As described above, according to the present invention, when filling the internal clearance of the dynamic pressure bearing with the lubricating fluid, the two vacuum chambers communicating with each other through the on-off valve are used, and the on-off valve is closed. In one vacuum chamber, a dynamic pressure bearing is arranged to evacuate, and in the other vacuum chamber, a lubricating fluid is stored and agitated and evacuated, and the on-off valve is opened with both chambers evacuated. Since the lubricating fluid in the other vacuum chamber is opened to guide the lubricating fluid into the one vacuum chamber and fill the dynamic pressure bearing, one of the vacuum chambers that needs to be exposed to the atmosphere each time one dynamic pressure bearing is processed is described. Can deaerate in the absence of lubricating fluid, significantly increasing the time required to deaerate to the required pressure, compared to the conventional method of deaeration with the hydrodynamic bearing and lubricating fluid contained. Work time. It is possible to achieve the reduction.

Since the other vacuum chamber containing the lubricating fluid is not exposed to the atmosphere each time one dynamic pressure bearing is processed, the vacuum chamber is almost completely degassed after being degassed to the required pressure.
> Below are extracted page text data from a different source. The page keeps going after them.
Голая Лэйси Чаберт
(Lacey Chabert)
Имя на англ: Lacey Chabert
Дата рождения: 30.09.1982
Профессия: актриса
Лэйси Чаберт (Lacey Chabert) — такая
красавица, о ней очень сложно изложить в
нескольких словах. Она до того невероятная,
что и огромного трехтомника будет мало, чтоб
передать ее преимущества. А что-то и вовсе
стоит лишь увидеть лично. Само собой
This eliminates the need for care, and in addition to the lubricating fluid being agitated and degassed, the internal air can be reliably removed, and a high-quality dynamic pressure bearing free of air in the internal gap can be obtained.

[Brief description of the drawings]

FIG. 1 is a schematic diagram showing a configuration of an apparatus used in a step of filling a lubricating fluid into a dynamic pressure bearing by applying the method of the present invention.

FIG. 2 is a schematic diagram showing a configuration of an apparatus used in a conventional process of filling a lubricating fluid into a dynamic pressure bearing.

[Explanation of symbols]

 DESCRIPTION OF SYMBOLS 1 1st vacuum chamber 2 2nd vacuum chamber 3 piping 4 on-off valve 5 stirrer 6 dynamic pressure bearing 7 tray 8 lubricating fluid

Claims (1)

[Claims] In filling an internal clearance of a dynamic pressure bearing with a lubricating fluid, two vacuum chambers communicating with each other via an on / off valve are used, and the dynamic pressure bearing is housed in one of the chambers with the on / off valve closed. After performing vacuum degassing and lubricating fluid being accommodated in the other chamber and stirring and degassing, the on-off valve is opened to guide the lubricating fluid into the one chamber, thereby allowing the lubricating fluid to flow through the internal clearance. A method of manufacturing a dynamic pressure bearing, wherein the dynamic pressure bearing is filled through an opening.